┌─ SELECTION

CI/CD Integration
Integrate Khaos into your CI/CD pipeline to catch security vulnerabilities and resilience issues before they reach production. Khaos provides threshold-based gating, JUnit XML output, and official actions for GitHub and GitLab.
Quick Start
Use the khaos ci command for a single-step CI integration:
# Run with default thresholds (security: 80, resilience: 70)
khaos ci <agent-name>
# Custom thresholds
khaos ci <agent-name> --security-threshold 85 --resilience-threshold 75
# Generate JUnit XML for CI test reporting
khaos ci <agent-name> --format junit --output-file results.xmlExit Codes
Use exit codes to control pipeline flow:
| Code | Meaning | Action |
|---|---|---|
0 | All gates passed | Continue pipeline |
1 | Security threshold not met | Fail build |
2 | Resilience threshold not met | Fail build |
3 | Both thresholds failed | Fail build |
4 | Baseline tests failed | Fail build |
5 | Regression detected vs baseline | Fail build (if --fail-on-regression) |
GitHub Actions
Use the official Khaos GitHub Action for turnkey integration:
# .github/workflows/agent-test.yml
name: Agent Tests
on: [push, pull_request]
jobs:
test:
runs-on: ubuntu-latest
steps:
- uses: actions/checkout@v4
- name: Test Agent
uses: exordex/khaos-test@v1
with:
agent: ./my_agent.py
eval: quickstart
security-threshold: 80
resilience-threshold: 70
env:
OPENAI_API_KEY: ${{ secrets.OPENAI_API_KEY }}Action Inputs
| Input | Required | Default | Description |
|---|---|---|---|
agent | Yes | - | Path to agent script |
eval | No | quickstart | Evaluation to run |
security-threshold | No | 80 | Minimum security score (0-100) |
resilience-threshold | No | 70 | Minimum resilience score (0-100) |
baseline | No | - | Baseline name for comparison |
save-baseline | No | - | Save run as named baseline |
fail-on-regression | No | false | Fail on regression detection |
seed | No | random | Random seed for reproducible runs |
Action Outputs
- name: Test Agent
id: khaos
uses: exordex/khaos-test@v1
with:
agent: ./my_agent.py
- name: Check Results
run: |
echo "Security: ${{ steps.khaos.outputs.security-score }}"

└─
┌─ DATASET RECORDS

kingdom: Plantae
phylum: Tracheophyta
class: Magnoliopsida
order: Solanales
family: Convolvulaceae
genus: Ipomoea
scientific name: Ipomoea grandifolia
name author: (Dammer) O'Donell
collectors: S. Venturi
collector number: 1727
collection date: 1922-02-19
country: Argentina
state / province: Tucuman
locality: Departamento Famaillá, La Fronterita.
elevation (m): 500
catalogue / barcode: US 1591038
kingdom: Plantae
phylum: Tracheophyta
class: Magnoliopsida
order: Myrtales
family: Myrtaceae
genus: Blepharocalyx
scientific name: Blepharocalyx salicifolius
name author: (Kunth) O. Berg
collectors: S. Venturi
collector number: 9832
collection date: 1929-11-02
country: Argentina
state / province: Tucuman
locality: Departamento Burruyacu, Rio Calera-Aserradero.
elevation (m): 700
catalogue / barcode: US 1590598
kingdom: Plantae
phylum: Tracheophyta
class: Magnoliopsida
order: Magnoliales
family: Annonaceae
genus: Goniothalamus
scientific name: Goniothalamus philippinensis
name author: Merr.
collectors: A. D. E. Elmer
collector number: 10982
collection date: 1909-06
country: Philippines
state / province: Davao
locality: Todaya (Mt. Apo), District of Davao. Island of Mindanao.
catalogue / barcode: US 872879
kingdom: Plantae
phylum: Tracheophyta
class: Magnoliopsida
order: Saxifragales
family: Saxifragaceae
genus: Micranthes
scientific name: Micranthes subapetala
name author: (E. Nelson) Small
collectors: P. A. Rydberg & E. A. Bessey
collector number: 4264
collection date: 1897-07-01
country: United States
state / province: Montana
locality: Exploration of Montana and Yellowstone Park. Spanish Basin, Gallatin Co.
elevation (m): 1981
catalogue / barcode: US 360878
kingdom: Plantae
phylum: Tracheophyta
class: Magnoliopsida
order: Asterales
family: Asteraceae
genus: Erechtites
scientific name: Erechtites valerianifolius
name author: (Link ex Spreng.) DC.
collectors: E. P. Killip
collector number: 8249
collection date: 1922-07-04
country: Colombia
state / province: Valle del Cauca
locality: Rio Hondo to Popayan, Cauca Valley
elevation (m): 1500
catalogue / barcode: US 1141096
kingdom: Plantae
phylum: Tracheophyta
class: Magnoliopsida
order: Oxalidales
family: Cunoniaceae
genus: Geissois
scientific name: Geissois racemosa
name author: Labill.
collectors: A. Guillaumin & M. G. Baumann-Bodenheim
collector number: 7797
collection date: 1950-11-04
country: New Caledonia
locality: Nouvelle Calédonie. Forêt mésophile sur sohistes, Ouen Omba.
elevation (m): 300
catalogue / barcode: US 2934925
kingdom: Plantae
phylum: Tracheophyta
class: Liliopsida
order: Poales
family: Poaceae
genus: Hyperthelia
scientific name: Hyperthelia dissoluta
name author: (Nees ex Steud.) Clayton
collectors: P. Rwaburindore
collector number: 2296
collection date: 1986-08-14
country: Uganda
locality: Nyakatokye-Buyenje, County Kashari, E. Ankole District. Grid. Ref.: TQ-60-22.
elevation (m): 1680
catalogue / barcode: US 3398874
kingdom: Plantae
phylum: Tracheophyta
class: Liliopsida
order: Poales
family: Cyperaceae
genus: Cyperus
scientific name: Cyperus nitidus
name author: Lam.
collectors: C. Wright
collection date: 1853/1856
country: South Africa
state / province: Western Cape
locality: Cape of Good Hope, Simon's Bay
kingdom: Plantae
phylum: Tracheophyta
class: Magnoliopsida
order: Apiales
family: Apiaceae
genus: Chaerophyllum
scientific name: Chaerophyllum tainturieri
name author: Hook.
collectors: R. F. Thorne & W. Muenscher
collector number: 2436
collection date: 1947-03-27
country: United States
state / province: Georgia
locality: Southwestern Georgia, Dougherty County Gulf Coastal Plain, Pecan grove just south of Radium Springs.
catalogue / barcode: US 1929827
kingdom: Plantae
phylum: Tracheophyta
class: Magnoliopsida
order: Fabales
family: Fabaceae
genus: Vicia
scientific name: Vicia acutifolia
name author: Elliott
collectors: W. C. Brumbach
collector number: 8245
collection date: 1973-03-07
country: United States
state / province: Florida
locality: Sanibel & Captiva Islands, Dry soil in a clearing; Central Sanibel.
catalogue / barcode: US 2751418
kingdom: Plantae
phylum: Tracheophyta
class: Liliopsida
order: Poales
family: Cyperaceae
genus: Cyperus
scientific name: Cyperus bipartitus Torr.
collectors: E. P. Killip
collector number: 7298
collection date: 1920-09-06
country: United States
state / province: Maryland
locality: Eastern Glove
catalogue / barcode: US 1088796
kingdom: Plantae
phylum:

└─

### WHAT YOU WILL DO
- 1) Answer these questions from the CI/CD integration text:
(a) Which exit code signals that both thresholds failed?
(b) What is the default value of the eval input?
(c) What value does the example workflow give for runs-on?
- 2) Transcribe the stretch of the CI/CD integration text from "CI/CD Integration" through "80, resilience: 70)".

### ANSWERS TO EACH TASK
- 1)
(a) 3
(b) quickstart
(c) ubuntu-latest

- 2)
CI/CD Integration
Integrate Khaos into your CI/CD pipeline to catch security vulnerabilities and resilience issues before they reach production. Khaos provides threshold-based gating, JUnit XML output, and official actions for GitHub and GitLab.
Quick Start
Use the khaos ci command for a single-step CI integration:
# Run with default thresholds (security: 80, resilience: 70)